L’aspetto più allarmante emerso dall’indagine riguarda la pericolosità dei prodotti contraffatti.
Per diecimila caschi da moto e cinquemila da bici, l’autorità giudiziaria ha disposto specifiche perizie tecniche che hanno evidenziato gravi anomalie strutturali e la flagrante assenza dei requisiti di sicurezza minimi previsti dalla normativa europea.
Questi difetti rendono i caschi non omologabili e, soprattutto, espongono gli utilizzatori a rischi elevati in caso di incidenti, mettendo a repentaglio la loro incolumità.

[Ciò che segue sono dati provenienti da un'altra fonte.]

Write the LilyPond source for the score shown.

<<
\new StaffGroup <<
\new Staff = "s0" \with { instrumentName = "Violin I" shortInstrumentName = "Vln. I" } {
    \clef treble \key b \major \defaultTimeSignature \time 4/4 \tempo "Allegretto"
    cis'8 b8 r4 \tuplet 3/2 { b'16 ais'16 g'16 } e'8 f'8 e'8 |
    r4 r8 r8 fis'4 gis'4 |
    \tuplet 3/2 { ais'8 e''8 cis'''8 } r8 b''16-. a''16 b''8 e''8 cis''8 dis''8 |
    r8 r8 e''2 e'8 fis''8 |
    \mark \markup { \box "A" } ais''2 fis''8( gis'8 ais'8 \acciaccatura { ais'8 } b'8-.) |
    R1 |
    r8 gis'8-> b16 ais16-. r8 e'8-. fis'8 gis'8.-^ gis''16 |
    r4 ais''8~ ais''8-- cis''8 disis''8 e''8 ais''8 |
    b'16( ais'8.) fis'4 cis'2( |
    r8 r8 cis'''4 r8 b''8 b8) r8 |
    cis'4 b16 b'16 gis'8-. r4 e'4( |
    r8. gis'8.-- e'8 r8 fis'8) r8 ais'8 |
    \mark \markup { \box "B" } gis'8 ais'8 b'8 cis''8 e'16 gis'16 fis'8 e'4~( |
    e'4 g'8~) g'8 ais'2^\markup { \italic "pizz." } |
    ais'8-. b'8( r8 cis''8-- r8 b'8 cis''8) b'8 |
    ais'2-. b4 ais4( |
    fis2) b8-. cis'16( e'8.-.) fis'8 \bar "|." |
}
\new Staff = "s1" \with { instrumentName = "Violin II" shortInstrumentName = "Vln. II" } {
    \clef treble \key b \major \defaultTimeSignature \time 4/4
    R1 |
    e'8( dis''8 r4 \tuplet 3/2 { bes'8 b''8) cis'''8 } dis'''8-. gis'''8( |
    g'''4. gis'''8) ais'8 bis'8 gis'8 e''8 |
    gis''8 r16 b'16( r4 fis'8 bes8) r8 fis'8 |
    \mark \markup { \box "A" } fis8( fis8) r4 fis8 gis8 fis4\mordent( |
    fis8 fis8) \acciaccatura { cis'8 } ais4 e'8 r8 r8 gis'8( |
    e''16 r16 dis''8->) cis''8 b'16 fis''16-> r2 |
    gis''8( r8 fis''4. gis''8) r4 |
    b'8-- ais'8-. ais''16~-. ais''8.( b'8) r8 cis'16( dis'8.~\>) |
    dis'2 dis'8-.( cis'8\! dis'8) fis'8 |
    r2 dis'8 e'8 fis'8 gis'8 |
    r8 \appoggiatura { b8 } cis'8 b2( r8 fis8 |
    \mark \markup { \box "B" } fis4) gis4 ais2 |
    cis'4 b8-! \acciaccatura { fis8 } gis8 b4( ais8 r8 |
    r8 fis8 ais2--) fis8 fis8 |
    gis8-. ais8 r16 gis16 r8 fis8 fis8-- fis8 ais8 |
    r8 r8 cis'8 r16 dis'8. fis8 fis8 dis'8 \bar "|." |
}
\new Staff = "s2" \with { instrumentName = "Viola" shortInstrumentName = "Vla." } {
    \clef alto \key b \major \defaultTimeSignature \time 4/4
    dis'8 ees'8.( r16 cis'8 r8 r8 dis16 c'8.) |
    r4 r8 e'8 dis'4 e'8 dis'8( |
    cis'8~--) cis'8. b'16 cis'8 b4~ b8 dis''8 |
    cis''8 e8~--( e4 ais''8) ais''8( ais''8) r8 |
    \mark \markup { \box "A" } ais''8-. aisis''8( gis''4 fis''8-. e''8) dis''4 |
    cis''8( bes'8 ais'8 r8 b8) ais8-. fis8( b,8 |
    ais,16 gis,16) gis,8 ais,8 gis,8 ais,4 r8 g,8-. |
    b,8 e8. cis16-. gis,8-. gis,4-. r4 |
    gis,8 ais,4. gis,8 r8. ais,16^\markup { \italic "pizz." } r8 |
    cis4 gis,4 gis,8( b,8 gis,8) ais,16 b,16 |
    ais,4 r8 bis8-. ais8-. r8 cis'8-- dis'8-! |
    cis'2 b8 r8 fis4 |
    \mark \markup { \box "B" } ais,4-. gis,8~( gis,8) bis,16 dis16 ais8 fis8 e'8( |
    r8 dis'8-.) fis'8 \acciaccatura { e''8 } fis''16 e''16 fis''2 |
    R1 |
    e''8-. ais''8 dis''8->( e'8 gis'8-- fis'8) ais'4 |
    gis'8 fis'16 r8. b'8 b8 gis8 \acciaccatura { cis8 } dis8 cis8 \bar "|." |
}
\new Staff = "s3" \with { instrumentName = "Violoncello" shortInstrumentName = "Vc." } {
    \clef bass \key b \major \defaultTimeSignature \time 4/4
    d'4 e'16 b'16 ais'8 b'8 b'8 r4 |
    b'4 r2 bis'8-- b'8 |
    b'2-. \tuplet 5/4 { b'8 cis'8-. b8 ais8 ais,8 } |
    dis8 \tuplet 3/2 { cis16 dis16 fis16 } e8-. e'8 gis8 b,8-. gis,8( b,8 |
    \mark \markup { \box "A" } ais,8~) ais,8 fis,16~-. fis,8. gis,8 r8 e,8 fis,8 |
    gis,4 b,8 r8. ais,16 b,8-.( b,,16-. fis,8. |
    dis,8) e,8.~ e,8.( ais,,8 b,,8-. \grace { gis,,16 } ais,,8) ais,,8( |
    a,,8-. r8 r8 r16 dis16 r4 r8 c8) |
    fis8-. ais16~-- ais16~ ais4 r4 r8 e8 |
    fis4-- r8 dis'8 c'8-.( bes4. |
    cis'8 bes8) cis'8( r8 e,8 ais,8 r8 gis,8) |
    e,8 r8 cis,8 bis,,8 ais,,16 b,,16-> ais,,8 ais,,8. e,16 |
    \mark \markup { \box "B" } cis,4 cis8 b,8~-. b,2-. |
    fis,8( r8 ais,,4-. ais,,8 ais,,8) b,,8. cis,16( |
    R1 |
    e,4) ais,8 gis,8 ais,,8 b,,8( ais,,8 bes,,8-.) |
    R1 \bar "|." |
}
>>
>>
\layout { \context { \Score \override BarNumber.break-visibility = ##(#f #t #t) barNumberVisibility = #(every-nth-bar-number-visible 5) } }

Le accuse mosse ai rappresentanti delle quattro imprese coinvolte spaziano dalla vendita di prodotti industriali con segni mendaci fino alla frode in commercio e all’importazione di prodotti pericolosi, configurando reati che compromettono non solo l’economia legale, ma anche la sicurezza pubblica.

L’operazione “Non ci casco” sottolinea la necessità di un controllo più rigoroso sui prodotti importati e di una maggiore consapevolezza da parte dei consumatori, invitati a verificare sempre l’autenticità e la conformità dei prodotti prima di acquistarli, soprattutto quando si tratta di articoli che riguardano la sicurezza personale.
L’inchiesta mette in luce la vulnerabilità del sistema economico di fronte a pratiche fraudolente che erodono il valore del lavoro leale e mettono a rischio la vita delle persone.